The wrapper will pull the files thus:

s3://DXCmEdg4gb/database.sql          -> /archive.sql
s3://yBO8IJ/homes/foo/authorized_keys -> /home/foo/.ssh/authorized_keys

EXPAND_S3_TARS

The value of EXPAND_S3_TARS must be a space-delimited list of key-value pairs, each separated by a pipe (|). The key is the location of a tar archive in S3, in the format bucket/path-to-archive. The value is is the directory in which the archive should be extracted. This target directory will be created if it does not already exist. You can also append [owner] to the expansion directory path to set the ownership of all the files in that directory.

Suppose the following ENV variable is set for the container (in addition to the S3 credentials):

EXPAND_S3_TARS="DXCmEdg4gb/data.tar|/data yBO8IJ/homes/foo/special.tar|/home/foo/my_dir/"

Given contents of data.tar:

toplevelfile
newdir/
newdir/foo
newdir/bar

Given contents of special.tar:

a
b
c

The wrapper will extract the archives thus:

s3://DXCmEdg4gb/data.tar          -> /data/toplevelfile
                                  -> /data/newdir/foo
                                  -> /data/newdir/bar

s3://yBO8IJ/homes/foo/special.tar -> /home/foo/my_dir/a
                                  -> /home/foo/my_dir/b
                                  -> /home/foo/my_dir/c

EXPAND_S3_FOLDERS

The value of EXPAND_S3_FOLDERS must be a space-delimited list of key-value pairs, each separated by a pipe (|). The key is the location of a folder in S3, in the format bucket/path-to-folder. The value is the path to a directory (which will be created if it does not already exist.

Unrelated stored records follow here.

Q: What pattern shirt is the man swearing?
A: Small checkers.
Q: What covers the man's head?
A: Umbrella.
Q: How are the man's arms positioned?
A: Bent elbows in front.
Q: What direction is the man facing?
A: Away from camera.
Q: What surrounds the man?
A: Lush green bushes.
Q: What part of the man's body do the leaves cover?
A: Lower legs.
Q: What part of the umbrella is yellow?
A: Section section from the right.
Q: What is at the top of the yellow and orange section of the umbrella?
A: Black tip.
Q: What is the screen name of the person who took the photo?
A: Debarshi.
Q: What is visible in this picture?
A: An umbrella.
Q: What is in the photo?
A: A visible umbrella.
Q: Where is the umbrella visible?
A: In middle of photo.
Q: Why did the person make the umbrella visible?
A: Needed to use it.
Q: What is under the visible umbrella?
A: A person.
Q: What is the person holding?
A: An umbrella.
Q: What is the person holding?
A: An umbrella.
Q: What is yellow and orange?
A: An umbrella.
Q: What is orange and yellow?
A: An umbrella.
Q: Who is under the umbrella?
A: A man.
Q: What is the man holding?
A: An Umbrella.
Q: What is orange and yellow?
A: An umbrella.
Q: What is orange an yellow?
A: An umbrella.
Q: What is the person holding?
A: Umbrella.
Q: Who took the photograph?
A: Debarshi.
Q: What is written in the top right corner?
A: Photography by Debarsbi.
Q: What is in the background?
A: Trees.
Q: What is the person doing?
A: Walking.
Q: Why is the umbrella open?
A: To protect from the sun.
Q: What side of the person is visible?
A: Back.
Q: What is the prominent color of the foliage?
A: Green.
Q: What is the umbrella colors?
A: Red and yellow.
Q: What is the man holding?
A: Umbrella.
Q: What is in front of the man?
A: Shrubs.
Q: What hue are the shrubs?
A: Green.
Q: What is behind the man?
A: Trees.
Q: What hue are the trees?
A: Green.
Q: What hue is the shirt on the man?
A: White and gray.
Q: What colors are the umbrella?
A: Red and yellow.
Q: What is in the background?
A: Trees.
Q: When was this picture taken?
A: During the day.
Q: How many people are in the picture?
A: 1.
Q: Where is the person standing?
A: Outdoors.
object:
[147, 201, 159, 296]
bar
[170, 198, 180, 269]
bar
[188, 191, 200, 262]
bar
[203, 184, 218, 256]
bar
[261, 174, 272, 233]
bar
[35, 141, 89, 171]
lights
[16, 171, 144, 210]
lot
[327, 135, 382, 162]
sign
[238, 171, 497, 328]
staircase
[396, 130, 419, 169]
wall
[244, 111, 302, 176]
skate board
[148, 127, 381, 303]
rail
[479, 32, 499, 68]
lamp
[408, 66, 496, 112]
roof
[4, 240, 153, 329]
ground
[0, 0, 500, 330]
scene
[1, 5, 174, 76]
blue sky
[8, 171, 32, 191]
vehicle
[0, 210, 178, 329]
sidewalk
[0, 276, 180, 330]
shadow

If the key ends in a slash (/), the contents of the S3 folder will be synchronized; if it does not end in slash, the S3 folder itself will be synchronized in the target directory

You can also append [owner] to the expansion directory path to set the ownership of all the files in that directory.

Suppose the following ENV variable is set for the container (in addition to the S3 credentials):

EXPAND_S3_FOLDERS="DXCmEdg4gb/proj|/data yBO8IJ/homes/foo/|/home/foo"

Given that the folder layout in S3 is:

s3://DXCmEdg4gb/proj/Makefile
s3://DXCmEdg4gb/proj/source.c
s3://DXCmEdg4gb/proj/source.h

s3://yBO8IJ/homes/foo/.ssh/
s3://yBO8IJ/homes/foo/.ssh/authorized_keys

The wrapper will synchronize thus:

s3://DXCmEdg4gb/proj/Makefile              -> /data/proj/Makefile
s3://DXCmEdg4gb/proj/source.c              -> /data/proj/source.c
s3://DXCmEdg4gb/proj/source.h              -> /data/proj/source.h

s3://yBO8IJ/homes/foo/.ssh/authorized_keys -> /home/foo/.ssh/authorized_keys

Testing

A simple shell testing framework is included in tests for verifying the operation of the wrapper. It is designed to be run from within a container as root; the included Dockerfile is for this purpose.

Just create an file called env.local with contents similar to:

EXPAND_S3_KEY=OTGJTJBPGPXVHUKOUBTY
EXPAND_S3_SECRET=NUId1Ar6nnQ/ah4Y27q5bskVHxhJHPipvC3kEitb

S3_TEST_PATH=random-bucket-OyQ3Qu/randomfolder-xtyD2C

Then, to run the tests, use these commands:

docker build -t s3-expand-testing .
docker run --rm -it --env-file env.local s3-expand-testing bash

The S3 folder formed from the url s3://$S3_TEST_PATH will be used as a staging area for testing the wrapper modes that pull from S3.